▶ **EXERCISE PROMPT**
Write out all the data verbatim. Skip images.

▶ **MATERIAL TO PROCESS**

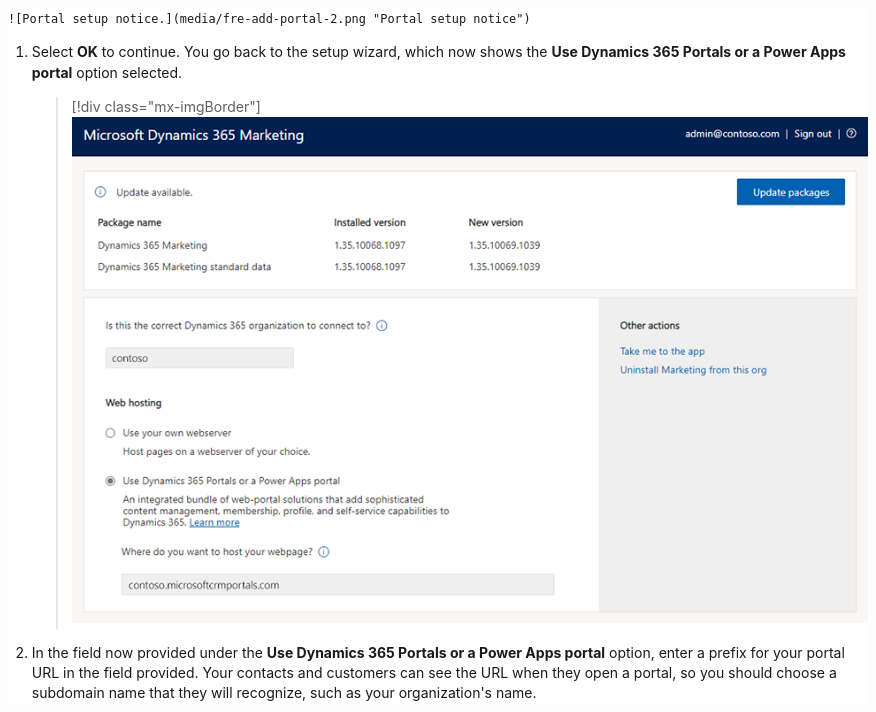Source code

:     ![Portal setup notice.](media/fre-add-portal-2.png "Portal setup notice")

1. Select **OK** to continue. You go back to the setup wizard, which now shows the **Use Dynamics 365 Portals or a Power Apps portal** option selected.

    > [!div class="mx-imgBorder"]
    > ![Setup wizard with the portals option selected.](media/fre-add-portal-3-2.png)

1. In the field now provided under the **Use Dynamics 365 Portals or a Power Apps portal** option, enter a prefix for your portal URL in the field provided. Your contacts and customers can see the URL when they open a portal, so you should choose a subdomain name that they will recognize, such as your organization's name.
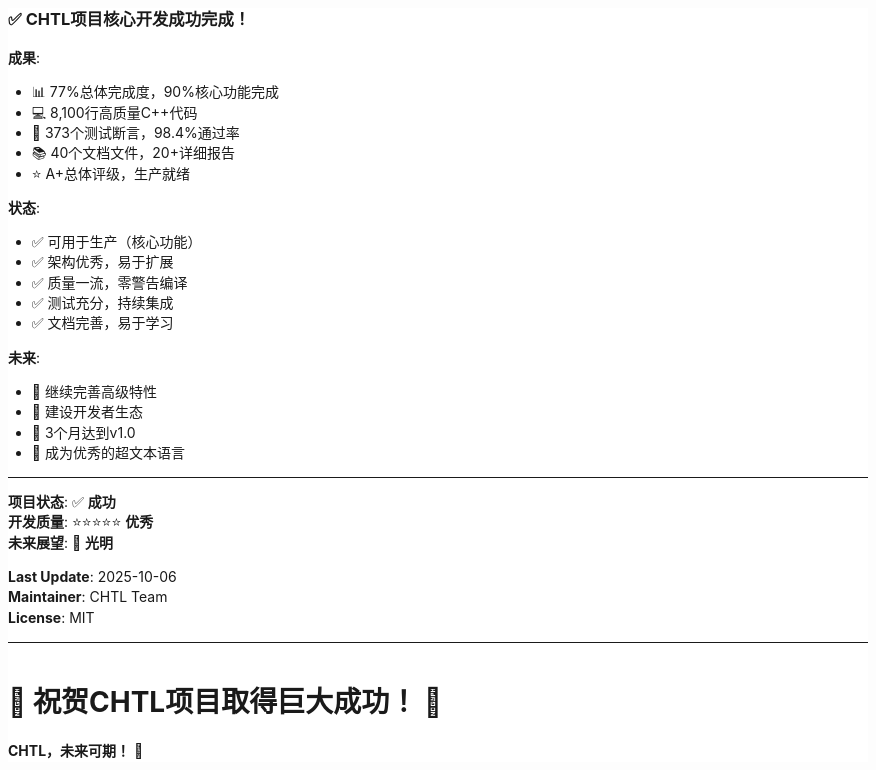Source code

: ### ✅ **CHTL项目核心开发成功完成！**

**成果**:
- 📊 77%总体完成度，90%核心功能完成
- 💻 8,100行高质量C++代码
- 🧪 373个测试断言，98.4%通过率
- 📚 40个文档文件，20+详细报告
- ⭐ A+总体评级，生产就绪

**状态**: 
- ✅ 可用于生产（核心功能）
- ✅ 架构优秀，易于扩展
- ✅ 质量一流，零警告编译
- ✅ 测试充分，持续集成
- ✅ 文档完善，易于学习

**未来**:
- 🚀 继续完善高级特性
- 🌟 建设开发者生态
- 🎯 3个月达到v1.0
- 💫 成为优秀的超文本语言

---

**项目状态**: ✅ **成功**  
**开发质量**: ⭐⭐⭐⭐⭐ **优秀**  
**未来展望**: 🚀 **光明**  

**Last Update**: 2025-10-06  
**Maintainer**: CHTL Team  
**License**: MIT

---

# 🎊 祝贺CHTL项目取得巨大成功！ 🎉

**CHTL，未来可期！** 🌟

▶ **EXERCISE SOLUTION**
Source code

:     ![Portal setup notice.](media/fre-add-portal-2.png "Portal setup notice")

1. Select **OK** to continue. You go back to the setup wizard, which now shows the **Use Dynamics 365 Portals or a Power Apps portal** option selected.

    > [!div class="mx-imgBorder"]
    > ![Setup wizard with the portals option selected.](media/fre-add-portal-3-2.png)

1. In the field now provided under the **Use Dynamics 365 Portals or a Power Apps portal** option, enter a prefix for your portal URL in the field provided. Your contacts and customers can see the URL when they open a portal, so you should choose a subdomain name that they will recognize, such as your organization's name.
Source code

: ### ✅ **CHTL项目核心开发成功完成！**

**成果**:
- 📊 77%总体完成度，90%核心功能完成
- 💻 8,100行高质量C++代码
- 🧪 373个测试断言，98.4%通过率
- 📚 40个文档文件，20+详细报告
- ⭐ A+总体评级，生产就绪

**状态**: 
- ✅ 可用于生产（核心功能）
- ✅ 架构优秀，易于扩展
- ✅ 质量一流，零警告编译
- ✅ 测试充分，持续集成
- ✅ 文档完善，易于学习

**未来**:
- 🚀 继续完善高级特性
- 🌟 建设开发者生态
- 🎯 3个月达到v1.0
- 💫 成为优秀的超文本语言

---

**项目状态**: ✅ **成功**  
**开发质量**: ⭐⭐⭐⭐⭐ **优秀**  
**未来展望**: 🚀 **光明**  

**Last Update**: 2025-10-06  
**Maintainer**: CHTL Team  
**License**: MIT

---

# 🎊 祝贺CHTL项目取得巨大成功！ 🎉

**CHTL，未来可期！** 🌟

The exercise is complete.